Soms moet er een aanleiding zijn om bij iemand in levende lijve aan te wippen. De huidige media als telefoon, beeldbellen vooral, maken het naar mijn mening te gemakkelijk om iemand even “te woord” te staan zonder echt contact, waarbij je elkaar de hand kunt schudden. Uiteraard is digitaal / telefonisch contact een uitkomst bij een grote fysieke afstand of als er omstandigheden zijn, waardoor een van beiden de afstand niet echt kan overbruggen. Denk daarbij aan ziekte, een volgepropte agenda, slechte weersomstandigheden.
Een klassieke aanleiding is de verjaardag. Mijn ouders waren altijd heel blij als ik destijds met mijn partner op visite kwam; nu kwamen wij wel vaker buiten de verjaardagen om. Na hun overlijden en na mijn scheiding was de familie wat uitgedund. Bezoekjes vonden meer en meer plaats bij goede vrienden en bij groepen mensen, dei ik goed ken. Toch is dat anders. Dan nam ik geen DD maar wel een bloemetje of een flesje wijn mee.
Maar ook dan moest er een aanleiding voor zijn. Minder plezierig is een visite als ik op ziekenbezoek ging. Ik heb een tijdje iemand bezocht die ALS had. Raar genoeg ging ik daar altijd weer blij vandaan; een paar maanden geleden is hij overleden. Zijn lichaam kon de strijd tegen die gevreesde ziekte niet meer aan. Maar hij bleef tot het laatste moment blijheid uitstralen.
Het grote geheim van visite is naar mijn stellige overtuiging tweerichtingsverkeer. Er zijn allerlei cartoons over ongewenst bezoek, stereotiep is dan de schoonmoeder met partner, die voor de deur staat terwijl haar schoonzoon zijn handen uit wanhoop omhoog heft.

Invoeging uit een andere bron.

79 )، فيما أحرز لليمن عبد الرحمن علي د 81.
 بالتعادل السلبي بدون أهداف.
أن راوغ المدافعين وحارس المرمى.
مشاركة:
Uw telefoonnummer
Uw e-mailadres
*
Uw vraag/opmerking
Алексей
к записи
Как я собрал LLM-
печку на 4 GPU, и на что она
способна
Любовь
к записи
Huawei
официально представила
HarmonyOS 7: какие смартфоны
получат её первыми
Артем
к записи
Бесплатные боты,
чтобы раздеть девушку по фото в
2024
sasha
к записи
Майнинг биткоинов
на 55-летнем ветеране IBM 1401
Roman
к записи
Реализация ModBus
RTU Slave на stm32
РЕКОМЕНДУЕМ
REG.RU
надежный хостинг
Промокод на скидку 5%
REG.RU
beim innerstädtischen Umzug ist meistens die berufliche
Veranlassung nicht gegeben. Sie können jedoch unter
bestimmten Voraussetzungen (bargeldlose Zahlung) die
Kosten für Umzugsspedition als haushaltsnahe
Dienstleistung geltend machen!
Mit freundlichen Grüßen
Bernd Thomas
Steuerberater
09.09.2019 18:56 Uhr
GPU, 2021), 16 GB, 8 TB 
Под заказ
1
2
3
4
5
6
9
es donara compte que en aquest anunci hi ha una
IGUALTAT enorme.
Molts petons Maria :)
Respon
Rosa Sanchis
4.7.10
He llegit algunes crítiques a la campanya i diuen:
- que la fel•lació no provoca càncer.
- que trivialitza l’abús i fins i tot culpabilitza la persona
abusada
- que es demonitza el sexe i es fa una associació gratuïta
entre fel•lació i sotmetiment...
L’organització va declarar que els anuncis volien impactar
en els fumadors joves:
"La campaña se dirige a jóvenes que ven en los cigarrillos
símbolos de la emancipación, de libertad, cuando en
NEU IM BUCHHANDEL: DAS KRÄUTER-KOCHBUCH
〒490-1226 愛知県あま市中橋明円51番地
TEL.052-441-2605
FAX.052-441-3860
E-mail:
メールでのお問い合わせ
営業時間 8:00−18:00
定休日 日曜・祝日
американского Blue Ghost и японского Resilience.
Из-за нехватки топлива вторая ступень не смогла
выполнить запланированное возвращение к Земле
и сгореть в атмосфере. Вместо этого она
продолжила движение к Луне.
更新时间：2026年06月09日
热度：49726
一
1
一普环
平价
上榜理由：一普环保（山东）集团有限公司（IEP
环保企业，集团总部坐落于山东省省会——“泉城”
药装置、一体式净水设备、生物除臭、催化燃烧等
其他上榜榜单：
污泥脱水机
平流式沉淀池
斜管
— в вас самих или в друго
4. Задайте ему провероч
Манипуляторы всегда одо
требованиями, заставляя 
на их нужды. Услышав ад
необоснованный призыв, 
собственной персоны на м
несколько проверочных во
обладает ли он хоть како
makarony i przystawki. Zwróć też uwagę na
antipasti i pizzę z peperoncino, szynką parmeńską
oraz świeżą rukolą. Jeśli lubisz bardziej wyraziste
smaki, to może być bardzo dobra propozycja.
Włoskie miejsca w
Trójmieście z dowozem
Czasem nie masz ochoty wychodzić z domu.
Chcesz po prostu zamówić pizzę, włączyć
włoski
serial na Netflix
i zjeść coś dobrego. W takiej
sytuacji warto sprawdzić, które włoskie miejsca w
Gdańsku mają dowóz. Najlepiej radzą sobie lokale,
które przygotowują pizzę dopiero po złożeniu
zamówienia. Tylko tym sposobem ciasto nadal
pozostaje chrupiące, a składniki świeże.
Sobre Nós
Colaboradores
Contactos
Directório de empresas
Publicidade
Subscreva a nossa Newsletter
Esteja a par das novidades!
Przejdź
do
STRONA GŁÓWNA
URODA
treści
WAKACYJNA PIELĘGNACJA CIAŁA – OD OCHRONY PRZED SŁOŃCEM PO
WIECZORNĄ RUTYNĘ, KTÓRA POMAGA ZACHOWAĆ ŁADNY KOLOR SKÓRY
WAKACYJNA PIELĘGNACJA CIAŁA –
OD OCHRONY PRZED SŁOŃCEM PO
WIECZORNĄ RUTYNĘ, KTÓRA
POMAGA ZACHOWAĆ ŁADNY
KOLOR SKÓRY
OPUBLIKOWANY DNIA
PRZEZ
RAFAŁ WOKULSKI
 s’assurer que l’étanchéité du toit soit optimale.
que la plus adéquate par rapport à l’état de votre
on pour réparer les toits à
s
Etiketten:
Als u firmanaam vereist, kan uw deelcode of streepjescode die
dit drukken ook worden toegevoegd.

Dat zo’n visite altijd ongewenst zou zijn is door de cartoonisten en haters van schoonmoeders geopperd. Een Duits liedje verwoordt de andere kant van de medaille: “Wenn du eine schwiegermutter hast”… Dat lied geeft aan, dat we zonder schoonmoeders ook geen dochters zouden zijn, en dus geen partners om een relatie mee aan te gaan.
Er zijn wel visites die spontaan plaatsvinden, visites die een verplicht nummertje zijn, en visites die je uit mededogen doet of om iets te vieren. Een bezoekje heeft in elk geval meer impact dan een contact via de telefoon of de mail. Of zijn er mensen, die daar anders over denken?